Here is the before and after: Before, the situation lives in your head as one solid block of dread, and every part feels equally urgent and equally hopeless. After a ten-minute interview, that block is split into two piles: the facts (which you can plan around) and the fears (which shrink the moment you name them), plus one specific thing to do next. The block did not get smaller. You got a way to hold it.
| Before | After the interview | |
|---|---|---|
| Your situation | One solid block of dread | Split into facts and fears |
| How it feels | Everything equally urgent and hopeless | Facts you can plan around, fears that shrink |
| What you can do | Frozen, with nowhere to start | One small step for the next 24 hours |
| The weight | Did not get any smaller | You finally have a way to hold it |
The situation does not change. What changes is that you can finally see it for what it is, so you can act.
Now try it: paste the prompt below into Claude. It will interview you gently, one question at a time, about what happened, what you are worried about, and what is actually in your control this week. Answer honestly. Short answers are fine. You are not writing an essay; you are clearing the fog.
Your situation is the raw material, not the verdict. The first move is to see it for what it is.
Try it (12 min)
Watch out for
Paste this into Claude
You are a calm, kind thinking partner. I am figuring out my next move and my head is noisy. Help me get unstuck. Do not lecture me, and do not give me empty positivity. Interview me one question at a time. Wait for each answer before asking the next thing. Go gently. Never ask more than one question at once. Ask me about: - What is going on, in my own words - What I am most worried about right now - What is actually in my control this week, and what is not - A time before when I got through something hard, and how I did it After a few questions, when you have enough, help me by: 1. Reflecting back what you heard, so I feel understood, without sugar-coating it 2. Separating the facts (things that are true) from the fears (things I am imagining), so the noise gets smaller 3. Naming one small, doable step I can take in the next 24 hours 4. Reminding me, using what I actually told you, of real evidence that I can handle this Be honest, not flattering. If I am avoiding something, name it kindly. Keep it warm and real. Short replies are fine.
What a good response looks like
Thank you for telling me all of that. Let me reflect back what I heard, then we will sort it out together. You are at a turning point with your work, you have about three months of runway, and the loudest worry is that you have "nothing to offer" because your old role does not have an obvious next step. You also mentioned, almost in passing, that you ran the scheduling and vendor relationships for a 12-person team for six years. Hold that thought. Here is the split: FACTS (these are real, and we can plan around them): - You have roughly three months of savings. - You coordinated people, vendors, and timelines for six years. - Two former colleagues have already asked what you are doing next. FEARS (these felt like facts, but they are predictions, not truths): - "I have nothing to offer." (You just described six years of a skill many small businesses pay for.) - "It is too late to start." (Nothing you told me supports this. It is the dread talking.) One small step for the next 24 hours: message one of those two colleagues and ask a single question: "What is the most annoying coordination problem on your plate right now?" You are not pitching.
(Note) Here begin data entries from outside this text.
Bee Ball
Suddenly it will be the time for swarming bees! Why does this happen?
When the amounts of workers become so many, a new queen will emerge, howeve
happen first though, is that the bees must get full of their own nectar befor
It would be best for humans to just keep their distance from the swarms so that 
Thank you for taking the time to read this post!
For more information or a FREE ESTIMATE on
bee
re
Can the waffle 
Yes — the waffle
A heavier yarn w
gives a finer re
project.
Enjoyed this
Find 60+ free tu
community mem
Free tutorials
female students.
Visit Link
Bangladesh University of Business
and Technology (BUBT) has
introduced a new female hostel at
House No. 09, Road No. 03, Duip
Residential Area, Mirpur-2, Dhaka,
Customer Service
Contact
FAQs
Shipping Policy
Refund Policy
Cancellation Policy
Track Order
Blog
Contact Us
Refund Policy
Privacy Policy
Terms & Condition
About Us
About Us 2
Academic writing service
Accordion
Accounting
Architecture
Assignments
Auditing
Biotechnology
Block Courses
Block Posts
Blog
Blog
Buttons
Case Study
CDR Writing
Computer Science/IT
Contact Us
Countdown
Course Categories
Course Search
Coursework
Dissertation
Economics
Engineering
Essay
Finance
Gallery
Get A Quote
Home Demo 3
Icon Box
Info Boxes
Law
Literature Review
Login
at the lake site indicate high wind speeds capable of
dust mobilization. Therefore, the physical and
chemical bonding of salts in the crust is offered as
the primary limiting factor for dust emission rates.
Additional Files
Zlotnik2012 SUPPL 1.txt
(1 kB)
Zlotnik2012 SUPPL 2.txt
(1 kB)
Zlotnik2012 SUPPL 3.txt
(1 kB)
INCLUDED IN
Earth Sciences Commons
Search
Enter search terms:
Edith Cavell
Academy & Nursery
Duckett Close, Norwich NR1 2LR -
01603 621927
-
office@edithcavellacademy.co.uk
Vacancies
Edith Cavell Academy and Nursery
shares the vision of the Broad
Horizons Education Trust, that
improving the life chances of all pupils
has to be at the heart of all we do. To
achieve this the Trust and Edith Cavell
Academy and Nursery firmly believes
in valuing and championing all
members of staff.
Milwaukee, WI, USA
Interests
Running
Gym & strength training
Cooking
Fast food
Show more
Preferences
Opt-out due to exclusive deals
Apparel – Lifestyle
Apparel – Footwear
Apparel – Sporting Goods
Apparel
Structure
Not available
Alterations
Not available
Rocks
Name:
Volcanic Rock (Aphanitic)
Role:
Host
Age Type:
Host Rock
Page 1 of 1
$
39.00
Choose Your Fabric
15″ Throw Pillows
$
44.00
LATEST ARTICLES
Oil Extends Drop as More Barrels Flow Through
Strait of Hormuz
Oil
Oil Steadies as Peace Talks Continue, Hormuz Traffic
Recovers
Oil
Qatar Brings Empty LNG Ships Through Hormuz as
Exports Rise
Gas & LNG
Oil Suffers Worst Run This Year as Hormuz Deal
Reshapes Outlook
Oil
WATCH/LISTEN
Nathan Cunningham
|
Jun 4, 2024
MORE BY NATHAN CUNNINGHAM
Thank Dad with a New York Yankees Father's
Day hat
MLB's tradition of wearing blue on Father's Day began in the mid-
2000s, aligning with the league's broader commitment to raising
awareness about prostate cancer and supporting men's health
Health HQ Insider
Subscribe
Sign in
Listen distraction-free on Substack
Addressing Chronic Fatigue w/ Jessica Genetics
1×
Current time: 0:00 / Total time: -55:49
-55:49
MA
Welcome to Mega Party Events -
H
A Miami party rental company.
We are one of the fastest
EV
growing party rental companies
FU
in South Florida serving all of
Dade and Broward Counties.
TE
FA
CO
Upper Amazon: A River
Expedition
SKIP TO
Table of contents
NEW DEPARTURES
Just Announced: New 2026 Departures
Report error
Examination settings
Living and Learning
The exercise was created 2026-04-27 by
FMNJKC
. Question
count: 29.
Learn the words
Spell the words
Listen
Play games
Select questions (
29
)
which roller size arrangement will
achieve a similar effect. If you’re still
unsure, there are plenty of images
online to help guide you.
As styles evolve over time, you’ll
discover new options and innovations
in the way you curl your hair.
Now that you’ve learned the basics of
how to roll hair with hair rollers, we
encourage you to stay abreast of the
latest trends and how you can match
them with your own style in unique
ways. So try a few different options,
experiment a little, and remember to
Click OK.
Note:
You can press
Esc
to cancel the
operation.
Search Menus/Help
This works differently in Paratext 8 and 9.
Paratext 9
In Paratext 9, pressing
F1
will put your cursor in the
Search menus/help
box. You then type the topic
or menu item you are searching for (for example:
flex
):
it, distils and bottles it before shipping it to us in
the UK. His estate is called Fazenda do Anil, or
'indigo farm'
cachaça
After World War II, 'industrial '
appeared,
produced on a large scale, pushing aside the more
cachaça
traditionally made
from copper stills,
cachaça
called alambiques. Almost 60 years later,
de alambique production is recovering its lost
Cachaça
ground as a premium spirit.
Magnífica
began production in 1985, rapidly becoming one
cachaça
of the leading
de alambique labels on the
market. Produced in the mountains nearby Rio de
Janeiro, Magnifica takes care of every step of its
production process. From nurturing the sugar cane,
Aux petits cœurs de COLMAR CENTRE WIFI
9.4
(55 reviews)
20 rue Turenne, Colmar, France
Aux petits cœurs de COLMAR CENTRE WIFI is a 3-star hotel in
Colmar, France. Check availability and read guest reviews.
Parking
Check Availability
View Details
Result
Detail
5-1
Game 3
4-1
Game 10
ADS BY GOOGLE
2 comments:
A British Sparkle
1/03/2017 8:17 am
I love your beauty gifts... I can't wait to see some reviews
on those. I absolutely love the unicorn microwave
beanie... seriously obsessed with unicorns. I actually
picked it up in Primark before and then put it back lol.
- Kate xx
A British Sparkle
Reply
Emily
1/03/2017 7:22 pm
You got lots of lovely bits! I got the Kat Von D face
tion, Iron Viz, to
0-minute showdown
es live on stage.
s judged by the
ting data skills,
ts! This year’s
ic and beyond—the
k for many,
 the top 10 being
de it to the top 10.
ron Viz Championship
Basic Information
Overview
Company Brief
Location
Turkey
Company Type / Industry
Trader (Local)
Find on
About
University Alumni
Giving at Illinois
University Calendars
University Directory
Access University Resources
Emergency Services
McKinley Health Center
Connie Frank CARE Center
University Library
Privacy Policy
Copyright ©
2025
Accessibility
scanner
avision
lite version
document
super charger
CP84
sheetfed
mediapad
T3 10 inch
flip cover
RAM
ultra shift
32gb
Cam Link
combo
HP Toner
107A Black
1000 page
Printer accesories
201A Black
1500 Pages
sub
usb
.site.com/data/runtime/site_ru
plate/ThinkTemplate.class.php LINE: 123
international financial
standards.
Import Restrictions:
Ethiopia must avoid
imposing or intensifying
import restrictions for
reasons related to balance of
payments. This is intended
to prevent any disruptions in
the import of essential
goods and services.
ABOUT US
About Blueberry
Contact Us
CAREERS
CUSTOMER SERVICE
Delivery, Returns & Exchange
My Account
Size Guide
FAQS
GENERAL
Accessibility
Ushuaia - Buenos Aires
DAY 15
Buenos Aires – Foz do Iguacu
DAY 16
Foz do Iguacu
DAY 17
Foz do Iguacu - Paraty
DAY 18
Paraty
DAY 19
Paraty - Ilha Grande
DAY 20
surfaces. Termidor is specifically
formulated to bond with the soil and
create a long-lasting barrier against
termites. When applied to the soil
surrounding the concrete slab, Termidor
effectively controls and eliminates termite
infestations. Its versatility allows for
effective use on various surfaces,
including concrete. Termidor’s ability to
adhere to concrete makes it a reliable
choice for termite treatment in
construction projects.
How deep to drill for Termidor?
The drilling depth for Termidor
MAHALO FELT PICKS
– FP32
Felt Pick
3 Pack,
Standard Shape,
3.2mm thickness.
You are listening. That is it. The evidence you can handle this, in your own words: you kept a 12-person team running through a reorg and a system change without it falling apart. That is not nothing. That is the raw material.
What good looks like
When this breaks
AI can help with this
Open Claude, paste the prompt, and just answer the questions as they come. You do not prepare anything, you do not write a plan, and you do not need the 'right' words. Claude asks; you reply honestly; it does the sorting.

You can now
Point to one small step, in plain words, that you could actually finish in the next 24 hours.
Key takeaways
Getting unstuck is not about feeling better first. It is about getting the swirl into words so you can split the facts from the fears, and then taking one small step that you can actually finish today.